Data for this exercise:
[Start of section]

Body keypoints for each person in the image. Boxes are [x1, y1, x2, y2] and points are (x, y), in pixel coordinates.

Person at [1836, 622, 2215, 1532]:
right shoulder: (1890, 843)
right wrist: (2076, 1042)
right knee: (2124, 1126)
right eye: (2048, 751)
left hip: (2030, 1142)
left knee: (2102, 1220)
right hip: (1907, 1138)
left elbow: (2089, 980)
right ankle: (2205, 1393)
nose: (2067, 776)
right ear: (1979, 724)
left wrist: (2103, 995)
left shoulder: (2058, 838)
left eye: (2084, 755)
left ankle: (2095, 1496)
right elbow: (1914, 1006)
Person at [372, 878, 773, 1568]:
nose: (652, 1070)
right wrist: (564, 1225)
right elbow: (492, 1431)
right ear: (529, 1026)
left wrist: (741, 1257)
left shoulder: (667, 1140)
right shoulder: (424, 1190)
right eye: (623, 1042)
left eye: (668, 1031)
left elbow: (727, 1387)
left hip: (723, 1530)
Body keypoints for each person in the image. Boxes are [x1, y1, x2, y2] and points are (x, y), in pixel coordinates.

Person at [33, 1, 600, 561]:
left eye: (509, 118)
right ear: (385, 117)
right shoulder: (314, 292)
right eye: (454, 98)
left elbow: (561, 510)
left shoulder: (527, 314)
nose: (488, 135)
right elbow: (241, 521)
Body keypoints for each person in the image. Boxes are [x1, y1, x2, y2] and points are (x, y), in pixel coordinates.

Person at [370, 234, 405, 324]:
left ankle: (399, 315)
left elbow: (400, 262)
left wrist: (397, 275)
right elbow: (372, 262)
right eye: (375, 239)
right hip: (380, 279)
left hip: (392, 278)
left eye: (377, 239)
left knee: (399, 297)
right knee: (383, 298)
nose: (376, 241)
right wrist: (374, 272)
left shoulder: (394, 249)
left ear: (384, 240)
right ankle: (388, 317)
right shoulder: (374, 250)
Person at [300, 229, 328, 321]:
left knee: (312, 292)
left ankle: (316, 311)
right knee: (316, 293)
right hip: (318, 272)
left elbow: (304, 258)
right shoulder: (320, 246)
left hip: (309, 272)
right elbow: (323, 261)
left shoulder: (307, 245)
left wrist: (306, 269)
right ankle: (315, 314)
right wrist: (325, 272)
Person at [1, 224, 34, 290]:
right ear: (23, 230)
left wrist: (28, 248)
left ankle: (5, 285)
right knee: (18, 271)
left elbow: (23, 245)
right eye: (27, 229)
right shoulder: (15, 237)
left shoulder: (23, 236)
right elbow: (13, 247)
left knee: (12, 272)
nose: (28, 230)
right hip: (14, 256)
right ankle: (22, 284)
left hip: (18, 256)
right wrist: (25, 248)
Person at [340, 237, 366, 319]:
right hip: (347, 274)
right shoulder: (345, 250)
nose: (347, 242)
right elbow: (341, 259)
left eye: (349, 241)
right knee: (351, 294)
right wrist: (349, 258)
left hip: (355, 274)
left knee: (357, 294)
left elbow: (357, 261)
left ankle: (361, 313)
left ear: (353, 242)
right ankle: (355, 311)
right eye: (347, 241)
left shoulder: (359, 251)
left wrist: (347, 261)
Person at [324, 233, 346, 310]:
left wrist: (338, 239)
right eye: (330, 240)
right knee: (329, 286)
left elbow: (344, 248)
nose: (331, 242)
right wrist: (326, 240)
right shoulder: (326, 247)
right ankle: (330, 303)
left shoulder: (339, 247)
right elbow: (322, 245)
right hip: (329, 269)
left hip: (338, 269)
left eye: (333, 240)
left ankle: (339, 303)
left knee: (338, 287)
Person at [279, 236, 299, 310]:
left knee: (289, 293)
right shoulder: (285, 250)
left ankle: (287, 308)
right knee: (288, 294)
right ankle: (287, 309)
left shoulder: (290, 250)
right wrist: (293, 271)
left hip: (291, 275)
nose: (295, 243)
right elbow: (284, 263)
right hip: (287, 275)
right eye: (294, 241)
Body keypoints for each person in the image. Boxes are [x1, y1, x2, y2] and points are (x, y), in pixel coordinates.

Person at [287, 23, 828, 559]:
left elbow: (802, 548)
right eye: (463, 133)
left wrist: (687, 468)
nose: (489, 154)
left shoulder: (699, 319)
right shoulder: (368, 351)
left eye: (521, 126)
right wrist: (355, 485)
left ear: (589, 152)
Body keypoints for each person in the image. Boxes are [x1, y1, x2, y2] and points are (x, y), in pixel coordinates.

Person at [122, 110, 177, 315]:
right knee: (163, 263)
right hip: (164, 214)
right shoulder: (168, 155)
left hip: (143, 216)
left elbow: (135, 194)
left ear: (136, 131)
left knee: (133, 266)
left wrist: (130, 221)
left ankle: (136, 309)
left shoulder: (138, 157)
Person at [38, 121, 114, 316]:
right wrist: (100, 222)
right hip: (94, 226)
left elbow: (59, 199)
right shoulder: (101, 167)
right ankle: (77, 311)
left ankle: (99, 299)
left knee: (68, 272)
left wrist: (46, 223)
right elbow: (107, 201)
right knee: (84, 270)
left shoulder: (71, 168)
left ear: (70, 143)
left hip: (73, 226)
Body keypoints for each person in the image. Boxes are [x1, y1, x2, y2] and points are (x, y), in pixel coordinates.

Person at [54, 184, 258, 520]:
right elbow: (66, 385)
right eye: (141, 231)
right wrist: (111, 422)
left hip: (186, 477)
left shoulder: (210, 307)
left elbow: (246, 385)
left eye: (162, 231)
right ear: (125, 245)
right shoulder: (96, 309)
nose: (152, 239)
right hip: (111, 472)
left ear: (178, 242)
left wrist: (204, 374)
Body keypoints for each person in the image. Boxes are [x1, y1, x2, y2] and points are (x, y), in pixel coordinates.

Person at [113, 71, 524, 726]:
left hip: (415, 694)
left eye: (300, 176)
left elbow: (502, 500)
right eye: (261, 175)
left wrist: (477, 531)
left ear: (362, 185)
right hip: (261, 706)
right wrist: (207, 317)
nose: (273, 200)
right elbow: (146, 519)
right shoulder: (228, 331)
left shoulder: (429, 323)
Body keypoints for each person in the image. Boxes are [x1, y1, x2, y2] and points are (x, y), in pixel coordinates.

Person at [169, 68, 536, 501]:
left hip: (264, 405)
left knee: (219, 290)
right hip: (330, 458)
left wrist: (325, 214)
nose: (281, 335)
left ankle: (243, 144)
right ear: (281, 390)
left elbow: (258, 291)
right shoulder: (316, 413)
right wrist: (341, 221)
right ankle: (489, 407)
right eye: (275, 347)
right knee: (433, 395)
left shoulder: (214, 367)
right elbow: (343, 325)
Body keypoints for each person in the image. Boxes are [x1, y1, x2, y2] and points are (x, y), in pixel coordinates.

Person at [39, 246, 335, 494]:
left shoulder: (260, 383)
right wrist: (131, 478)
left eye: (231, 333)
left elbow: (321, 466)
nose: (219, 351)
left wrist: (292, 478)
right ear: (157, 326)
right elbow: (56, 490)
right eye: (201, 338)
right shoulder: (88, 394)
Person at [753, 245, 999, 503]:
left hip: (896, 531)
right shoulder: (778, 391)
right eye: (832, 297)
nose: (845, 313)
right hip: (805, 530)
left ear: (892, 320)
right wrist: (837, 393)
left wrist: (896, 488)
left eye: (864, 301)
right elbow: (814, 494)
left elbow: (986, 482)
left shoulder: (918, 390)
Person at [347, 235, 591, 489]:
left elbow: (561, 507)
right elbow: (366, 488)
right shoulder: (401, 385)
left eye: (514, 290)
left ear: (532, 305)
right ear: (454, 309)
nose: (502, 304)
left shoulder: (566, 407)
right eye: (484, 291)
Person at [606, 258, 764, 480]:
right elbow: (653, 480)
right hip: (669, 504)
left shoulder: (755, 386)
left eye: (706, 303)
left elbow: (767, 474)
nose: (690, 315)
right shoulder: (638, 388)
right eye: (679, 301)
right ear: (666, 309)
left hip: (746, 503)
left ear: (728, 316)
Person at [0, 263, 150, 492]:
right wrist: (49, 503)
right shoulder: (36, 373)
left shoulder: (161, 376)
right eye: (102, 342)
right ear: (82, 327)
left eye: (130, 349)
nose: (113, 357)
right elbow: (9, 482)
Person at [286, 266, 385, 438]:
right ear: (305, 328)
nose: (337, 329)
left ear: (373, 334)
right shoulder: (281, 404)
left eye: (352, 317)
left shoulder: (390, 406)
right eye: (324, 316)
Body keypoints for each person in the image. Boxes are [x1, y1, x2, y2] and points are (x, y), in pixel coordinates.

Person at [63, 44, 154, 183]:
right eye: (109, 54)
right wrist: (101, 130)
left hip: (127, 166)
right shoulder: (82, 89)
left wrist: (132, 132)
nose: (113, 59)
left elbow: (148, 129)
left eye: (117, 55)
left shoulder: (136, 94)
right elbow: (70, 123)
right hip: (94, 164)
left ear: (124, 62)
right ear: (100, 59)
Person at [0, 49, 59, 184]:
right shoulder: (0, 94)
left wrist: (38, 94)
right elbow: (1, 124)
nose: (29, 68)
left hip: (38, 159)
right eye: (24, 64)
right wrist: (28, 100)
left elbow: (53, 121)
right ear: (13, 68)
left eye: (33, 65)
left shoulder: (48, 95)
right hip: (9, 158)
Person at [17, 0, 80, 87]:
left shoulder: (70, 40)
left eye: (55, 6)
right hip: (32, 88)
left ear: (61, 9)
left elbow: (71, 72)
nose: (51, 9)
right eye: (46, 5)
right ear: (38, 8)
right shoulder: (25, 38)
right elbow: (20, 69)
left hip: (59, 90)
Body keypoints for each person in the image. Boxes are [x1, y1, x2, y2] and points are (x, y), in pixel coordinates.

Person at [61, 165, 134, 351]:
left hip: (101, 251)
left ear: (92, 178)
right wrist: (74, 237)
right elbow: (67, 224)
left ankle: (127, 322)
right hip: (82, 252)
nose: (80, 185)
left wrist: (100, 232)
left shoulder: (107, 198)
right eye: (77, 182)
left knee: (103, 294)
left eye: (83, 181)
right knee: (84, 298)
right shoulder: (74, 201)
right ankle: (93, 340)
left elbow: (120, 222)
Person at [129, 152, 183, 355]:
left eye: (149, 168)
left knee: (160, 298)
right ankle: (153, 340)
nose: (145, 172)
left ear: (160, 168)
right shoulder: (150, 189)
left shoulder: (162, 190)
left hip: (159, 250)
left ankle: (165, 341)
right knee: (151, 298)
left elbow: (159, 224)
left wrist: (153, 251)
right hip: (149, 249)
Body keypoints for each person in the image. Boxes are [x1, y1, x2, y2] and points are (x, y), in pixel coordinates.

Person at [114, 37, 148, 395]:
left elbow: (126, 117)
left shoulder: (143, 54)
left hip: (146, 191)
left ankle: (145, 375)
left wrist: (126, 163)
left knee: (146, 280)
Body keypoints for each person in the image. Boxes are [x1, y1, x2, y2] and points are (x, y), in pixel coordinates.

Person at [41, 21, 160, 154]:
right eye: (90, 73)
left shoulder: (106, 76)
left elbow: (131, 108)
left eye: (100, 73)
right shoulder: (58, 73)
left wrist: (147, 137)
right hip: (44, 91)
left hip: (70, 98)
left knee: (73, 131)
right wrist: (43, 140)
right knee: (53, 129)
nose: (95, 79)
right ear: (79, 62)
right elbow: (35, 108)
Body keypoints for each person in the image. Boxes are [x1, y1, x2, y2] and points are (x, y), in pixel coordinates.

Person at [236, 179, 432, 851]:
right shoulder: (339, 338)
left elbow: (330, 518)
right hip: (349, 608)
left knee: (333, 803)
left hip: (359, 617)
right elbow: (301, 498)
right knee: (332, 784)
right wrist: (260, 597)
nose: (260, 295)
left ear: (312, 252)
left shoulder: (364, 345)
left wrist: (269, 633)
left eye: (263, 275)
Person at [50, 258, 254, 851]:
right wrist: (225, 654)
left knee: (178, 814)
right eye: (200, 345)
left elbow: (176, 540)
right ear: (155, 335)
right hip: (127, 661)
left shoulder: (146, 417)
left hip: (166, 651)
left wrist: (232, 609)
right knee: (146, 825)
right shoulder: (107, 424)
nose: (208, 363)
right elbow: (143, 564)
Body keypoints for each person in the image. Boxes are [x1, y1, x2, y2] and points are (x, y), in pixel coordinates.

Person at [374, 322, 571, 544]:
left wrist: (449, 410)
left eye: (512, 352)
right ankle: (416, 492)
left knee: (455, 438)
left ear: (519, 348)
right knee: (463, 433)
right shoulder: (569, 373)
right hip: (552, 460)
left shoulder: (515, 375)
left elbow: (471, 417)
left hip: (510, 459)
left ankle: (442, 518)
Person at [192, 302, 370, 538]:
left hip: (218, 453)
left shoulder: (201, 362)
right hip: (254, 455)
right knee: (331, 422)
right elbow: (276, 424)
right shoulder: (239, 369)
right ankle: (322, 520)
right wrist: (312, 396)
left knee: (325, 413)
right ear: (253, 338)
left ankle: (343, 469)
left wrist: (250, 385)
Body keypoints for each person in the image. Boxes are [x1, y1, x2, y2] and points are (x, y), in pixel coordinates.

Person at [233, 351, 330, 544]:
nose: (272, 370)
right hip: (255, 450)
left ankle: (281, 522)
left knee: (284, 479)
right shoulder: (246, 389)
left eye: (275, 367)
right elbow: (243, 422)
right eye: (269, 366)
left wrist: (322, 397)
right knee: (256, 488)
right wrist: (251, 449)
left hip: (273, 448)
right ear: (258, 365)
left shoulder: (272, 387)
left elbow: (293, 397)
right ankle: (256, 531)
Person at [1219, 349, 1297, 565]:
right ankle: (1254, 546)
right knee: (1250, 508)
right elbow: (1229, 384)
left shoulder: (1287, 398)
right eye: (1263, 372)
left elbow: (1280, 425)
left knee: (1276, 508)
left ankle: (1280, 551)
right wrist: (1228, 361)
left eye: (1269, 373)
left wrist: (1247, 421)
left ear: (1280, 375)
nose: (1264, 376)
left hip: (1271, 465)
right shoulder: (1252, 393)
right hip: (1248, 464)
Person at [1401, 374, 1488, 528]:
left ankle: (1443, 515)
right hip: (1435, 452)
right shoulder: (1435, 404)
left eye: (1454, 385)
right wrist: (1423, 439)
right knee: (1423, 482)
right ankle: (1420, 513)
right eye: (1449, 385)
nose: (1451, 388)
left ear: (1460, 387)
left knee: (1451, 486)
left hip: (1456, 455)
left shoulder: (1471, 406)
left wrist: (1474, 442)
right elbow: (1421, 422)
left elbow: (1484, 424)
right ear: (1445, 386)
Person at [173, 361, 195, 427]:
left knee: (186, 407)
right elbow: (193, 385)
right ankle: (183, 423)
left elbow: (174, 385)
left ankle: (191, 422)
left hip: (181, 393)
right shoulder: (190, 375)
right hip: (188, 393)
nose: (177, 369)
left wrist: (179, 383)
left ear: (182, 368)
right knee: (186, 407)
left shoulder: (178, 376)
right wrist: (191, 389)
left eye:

[End of section]

What you are asked to do:
For the material above, reproduce exactly the lines from the line with "right shoulder: (778, 391)" to the line with "left elbow: (767, 474)", inclusive, and exclude all others.

Task answer:
right shoulder: (778, 391)
right eye: (832, 297)
nose: (845, 313)
right hip: (805, 530)
left ear: (892, 320)
right wrist: (837, 393)
left wrist: (896, 488)
left eye: (864, 301)
right elbow: (814, 494)
left elbow: (986, 482)
left shoulder: (918, 390)
Person at [347, 235, 591, 489]:
left elbow: (561, 507)
right elbow: (366, 488)
right shoulder: (401, 385)
left eye: (514, 290)
left ear: (532, 305)
right ear: (454, 309)
nose: (502, 304)
left shoulder: (566, 407)
right eye: (484, 291)
Person at [606, 258, 764, 480]:
right elbow: (653, 480)
right hip: (669, 504)
left shoulder: (755, 386)
left eye: (706, 303)
left elbow: (767, 474)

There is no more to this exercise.